Das Besteuerungsrecht der Religionsgemeinden ist in Art. 140 GG i.V.m. Art. 137 Abs. 6 WRV verankert. Danach haben die Länder die Befugnis zur Kirchensteuergesetzgebung. Zur Kirchensteuerzahlung dürfen durch staatliches Gesetz nur Kirchenmitglieder verpflichtet werden (BVerfG-Urteil vom 14. Dezember 1965 1 BvR 606/60, E 19, 268). Dies folgt aus der nach dem Grundgesetz bestehenden Verpflichtung des Staates zur weltanschaulich-religiösen Neutralität. Diese verbietet es, dass Personen durch Besteuerung von Staats wegen zur finanziellen Unterstützung von Religionsgemeionschaften herangezogen werden, denen sie nicht angehören (BVerfGE 30, 415, 423 f.). Daher muss die gesetzliche Regelung der Kirchensteuer für glaubensverschiedene Ehen dem Prinzip der Individualbesteuerung beruhen. Danach muss der nicht kirchenangehörige Ehegatte von jeder Kirchensteuer freigestellt sein. Der kirchenangehörige Ehegatte darf nur nach der in seiner Person gegebenen Steuerbemessungsgrundlage zur Kirchensteuer herangezogen werden.

++++

Aufgabenstellung A:
Fasse den Textauszug zur Kirchensteuer in zwei Sätzen zusammen.
Aufgabenstellung B:
Schreibe den Textauszug zur Kirchensteuer im Anschluss an seinen letzten Satz weiter.
Die Einträge spielen hierfür keine Rolle.

[Aus Seiten extrahierte Textdaten]

++++

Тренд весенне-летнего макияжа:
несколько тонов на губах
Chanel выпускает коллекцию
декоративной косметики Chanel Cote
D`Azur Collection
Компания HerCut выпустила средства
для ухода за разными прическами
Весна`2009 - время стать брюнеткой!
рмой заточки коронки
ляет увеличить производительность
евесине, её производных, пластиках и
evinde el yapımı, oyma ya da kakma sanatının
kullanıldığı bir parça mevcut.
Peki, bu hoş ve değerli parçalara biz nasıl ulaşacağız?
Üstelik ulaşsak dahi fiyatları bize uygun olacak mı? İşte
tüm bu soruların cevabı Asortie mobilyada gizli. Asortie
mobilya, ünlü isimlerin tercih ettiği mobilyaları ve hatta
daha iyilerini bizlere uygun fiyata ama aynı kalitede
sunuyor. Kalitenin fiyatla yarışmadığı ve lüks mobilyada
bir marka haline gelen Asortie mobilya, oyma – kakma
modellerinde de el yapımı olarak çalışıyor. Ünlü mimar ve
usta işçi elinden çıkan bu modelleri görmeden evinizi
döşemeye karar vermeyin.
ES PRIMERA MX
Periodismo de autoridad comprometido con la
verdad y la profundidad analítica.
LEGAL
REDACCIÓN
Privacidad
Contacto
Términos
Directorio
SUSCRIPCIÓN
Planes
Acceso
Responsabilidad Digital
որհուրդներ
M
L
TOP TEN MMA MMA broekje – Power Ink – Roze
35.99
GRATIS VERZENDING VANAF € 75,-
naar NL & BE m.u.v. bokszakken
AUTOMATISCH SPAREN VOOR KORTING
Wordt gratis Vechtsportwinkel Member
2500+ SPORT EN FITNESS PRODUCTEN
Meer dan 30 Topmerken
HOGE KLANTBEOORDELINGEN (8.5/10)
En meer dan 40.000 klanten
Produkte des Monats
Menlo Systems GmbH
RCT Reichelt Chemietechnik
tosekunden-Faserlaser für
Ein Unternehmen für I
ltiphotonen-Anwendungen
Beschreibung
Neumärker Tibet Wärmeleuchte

++++

Ergebnis A:
Nach Art. 140 GG i.V.m. Art. 137 Abs. 6 WRV liegt die Kirchensteuergesetzgebung bei den Ländern, und wegen der staatlichen Pflicht zur weltanschaulich-religiösen Neutralität dürfen nur Kirchenmitglieder zur Kirchensteuer verpflichtet werden. Bei glaubensverschiedenen Ehen gilt deshalb das Prinzip der Individualbesteuerung: Der nicht kirchenangehörige Ehegatte ist von jeder Kirchensteuer freigestellt, und der kirchenangehörige Ehegatte wird nur nach seiner eigenen Steuerbemessungsgrundlage herangezogen.

Ergebnis B:
Diesen verfassungsrechtlichen Anforderungen wird ein Kirchensteuergesetz gerecht, wenn es für die Bestimmung der Bemessungsgrundlage an den Einkommensanteil des kirchenangehörigen Ehegatten anknüpft, aber auch dann, wenn es - wie das ThürKiStG - an den Einkommensteueranteil des kirchenangehörigen Ehegatten anknüpft. Letzteres hat die Rechtsprechung für die - der hier streitigen Vorschrift des ThürKiStG strukturell gleichenden - Vorschriften des Bayerischen Kirchensteuergesetzes (BFH-Urteil vom 8. April 1997 I R 68/96, BStBl II 1997, 545; Beschluss vom 27. April 2000 I B 92/99, NV), des Baden Württembergischen Kirchensteuergesetzes (BFH-Urteil vom 5. Dezember 1999 I R 114/98, BFH/NV 2000, 1243) und des Nordrhein-Westfälischen Kirchensteuergesetzes (BFH-Urteil vom 11. Februar 1998 I R 41/97, BFH/NV 1998, 1262) entschieden und die Vorschriften der genannten Kirchensteuergesetze im Hinblick auf die Vorschriften der Art. 3, 4 und 6 GG ausdrücklich als verfassungsgemäß anerkannt (siehe auch Finanzgericht Düsseldorf, Urteil vom 18. Juni 2004 1 K 6487/02 Ki, EFG 2004, 1547 zum besonderen Kirchgeld in glaubensverschiedener Ehe). Wegen der Einzelheiten wird, um Wiederholungen zu vermeiden, auf die genannten Entscheidungen verwiesen.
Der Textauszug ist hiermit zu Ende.